Project: Electoral campaigning online: A novel large-scale (ad) data approach
Social media platforms have become a central arena for political election campaigns. Parties and candidates do not only directly publish contents on their own accounts, but also use political advertisement to reach potential voters. Political advertisement on social media allows parties to tailor their campaigns to individual user interests by employing data-driven targeting strategies, which raises substantive questions about the potential of these ad campaigns to influence more voters directly, but also causes serious concerns about data privacy, transparency and the effects of these ad campaigns on the democratic public discourse. However, there is a substantive research gap regarding the dynamics of ad campaign strategies by political parties on social media platforms, primarily caused by a lack of transparency in online advertisement. Political ad libraries were established as a response by Facebook and other social media companies to the Cambridge Analytica scandal connected to the US election 2016. They provide a relatively new data source for retrieving information about political ads published by parties and other political actors on social media platforms. In the project “Electoral campaigning online: A novel large-scale (ad) data approach”, we use the Facebook Ad Library API to analyze ad campaign strategies by political parties in Germany. We collect data on political ads on a daily basis for the German federal election 2021 and five state-level elections taking place in 2021 and 2022.

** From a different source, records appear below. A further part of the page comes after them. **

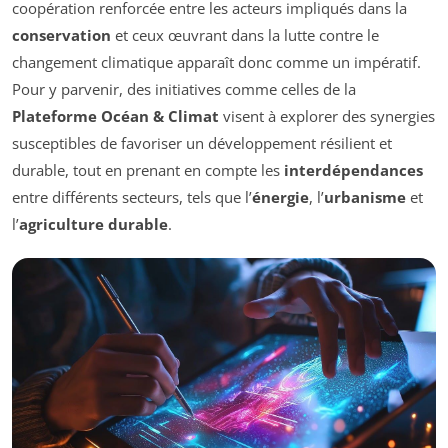
coopération renforcée entre les acteurs impliqués dans la
conservation
et ceux œuvrant dans la lutte contre le
changement climatique apparaît donc comme un impératif.
Pour y parvenir, des initiatives comme celles de la
Plateforme Océan & Climat
visent à explorer des synergies
susceptibles de favoriser un développement résilient et
durable, tout en prenant en compte les
interdépendances
entre différents secteurs, tels que l’
énergie
, l’
urbanisme
et
l’
agriculture durable
.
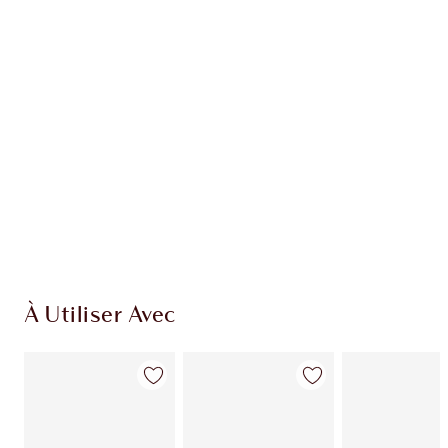
EXCLUSIVITÉS CHARLOTTE TILBURY
Club fidélité Charlotte's Darlings. Gagnez des
points de fidélité à chaque achat!
Livraison standard gratuite quand vous
dépensez 50,00 $
Choisissez 2 échantillons gratuits au moment
du paiement
À Utiliser Avec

The project focuses on the contents of ads and aims to show how parties employ different strategies in relation to political issues they prioritize and the degree of personalization of their ad campaigns. Moreover, we are interested in temporal dynamics of these campaigns and in patterns of co-dependence in ads (e.g. one party triggering an issue that other parties respond to and/or requesting direct responses by them within ads). For the analysis of ad contents, we use a Bayesian language model to allocate social media ads to specific topic categories, enabling us to perform quantitative text analysis at a larger scale than previous studies.
The project aims to provide insights into the dynamics of social media campaigns and contributes to a better understanding of the (potentially) special characteristics of these campaigns compared to traditional campaign instruments like TV ads or campaign posters. By focusing on the content of political ads and analyzing them on the basis of established theories of party competition and political communication, the study also aims to counter the lack of theoretical foundation associated with research on social media campaigning. Lastly, we aim to contribute to methodological debates about the potentials and drawbacks of applying text-as-data approaches to content from ad libraries to analyze online political campaigns.